混合状態について

超伝導物質には2種類あり、第1種超伝導体と第2種超伝導体である。この2つの超伝導体の根本的な違いは、第1種の物質は中間状態を示すのに対して、第2種の物質は混合状態を示す。この混合状態は、第2種超伝導体が超伝導状態にあるときに外部から磁場を加えていくと、はじめの内はマイスナー効果により試料内部には磁場入り込めないが、外部磁場がある大きさの磁場Hc1に達すると磁場の侵入を許すようになる。そして、外部磁場の増加につれて、試料内部の磁束密度も徐々に増加し、ついには外部磁場Hc2に達すると常伝導状態での磁束密度の値と等しくなる。この外部磁場Hc1からHc2までの超伝導体内部の状態を混合状態と呼んでいる。

 

2種超伝導体に零磁場から磁場を加えていくとはじめの内は、マイスナー効果により完全反磁性を示す。ある大きさの磁場Hc1(下部臨界磁場)で磁束量子線の侵入を許し始める。

(この辺で図)

これは、超伝導体相と常伝導体相の境界で、負の境界エネルギーが生じ、その試料の自由エネルギーを最小する最大の境界面を取ろうとするためである。

(この辺で図)

また、この磁束量子線は、磁束量子の整数倍である。

(磁束量子の値)

 

しかし、超伝導層と常伝導層の境界面を最大の取るのならば、磁場Hc1で一気に超伝導から常伝導へ移るはずである。これを妨げているのが、磁束量子線のお互いの接近により斥力が生じるためである。

(この辺で図)

押された風船が内側の空気の圧力により外側に押し返すように、侵入した磁束量子線はお互いに反発することで磁束の侵入を妨げている。また、磁束量子線は、その相互作用のため無造作に配置されず規則正しい周期的な六角形の格子状に配置される。

(この辺で図)

このようにして磁束量子線は、雪崩のように侵入せずに徐々に試料を埋め尽くしていく。最後には、試料全体は超伝導状態から常伝導状態に移る。そのときの外部磁場の大きさをHc2(上部臨界磁場)とする。

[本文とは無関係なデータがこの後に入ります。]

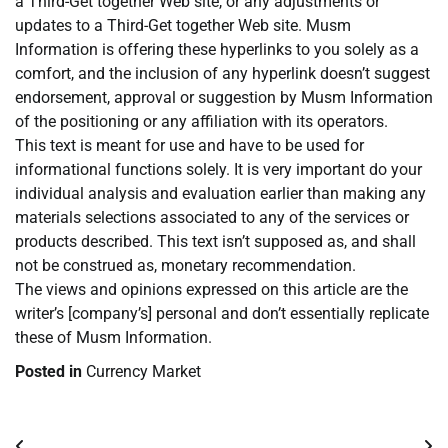
a Third-Get together Web site, or any adjustments or
updates to a Third-Get together Web site. Musm
Information is offering these hyperlinks to you solely as a
comfort, and the inclusion of any hyperlink doesn’t suggest
endorsement, approval or suggestion by Musm Information
of the positioning or any affiliation with its operators.
This text is meant for use and have to be used for
informational functions solely. It is very important do your
individual analysis and evaluation earlier than making any
materials selections associated to any of the services or
products described. This text isn’t supposed as, and shall
not be construed as, monetary recommendation.
The views and opinions expressed on this article are the
writer’s [company’s] personal and don’t essentially replicate
these of Musm Information.
Posted in
Currency Market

 ここで、第2種超伝導体の磁気的性質を考えてみる。磁場Hc1より少ない外部磁場では、第2種超伝導体は、完全反磁性を示し−Ha(印加磁場Ha)に等しい磁化を示して第1種超伝導体のように振舞う(図〜)。印加磁場がHc1に到達すると、磁束量子線が試料内部に侵入する。侵入する磁束は、印加磁場と同じ向きであるので、試料中の磁束はもはや零ではなく、磁化の大きさは急激に減少する(図〜)Hc1~ Hc2間での外部磁場では、試料中の磁束量子線の数は、磁束量子線が互いに反発することに支配されている。外部磁場が増加するにつれて、磁束量子線が互いに接近するので、試料中の平均磁束密度は増加し、そして磁化はHaが増加するにつれなめらかに減少する。そして、Hc2以上では試料はμ0Haに等しい磁束密度と磁化零で常伝導状態になる。第2種超伝導体の成分が完全に均質であると、その磁化は可逆である。しかし、実際の試料(今回の実験で用いるYBCO)の磁気的性質は非可逆性を示す(~)。非可逆性は、混合状態にある超伝導体を通り抜ける磁束量子線が、材料にある欠陥(YBCOの単結晶では原因不明)にピン止めされて自由に動きまわる可能性を妨げていることで生じる。その結果、零から印加磁場を増加していくと、磁束量子線は試料の中に進むことを邪魔されるので、Hc1での磁束の急激な侵入はない。同様に、Hc2より大きな外部磁場を減少していくとヒステリシスがあり、磁束量子線の一部がピン止めされて、逃れることができず磁束が試料中に止まったままになるからである。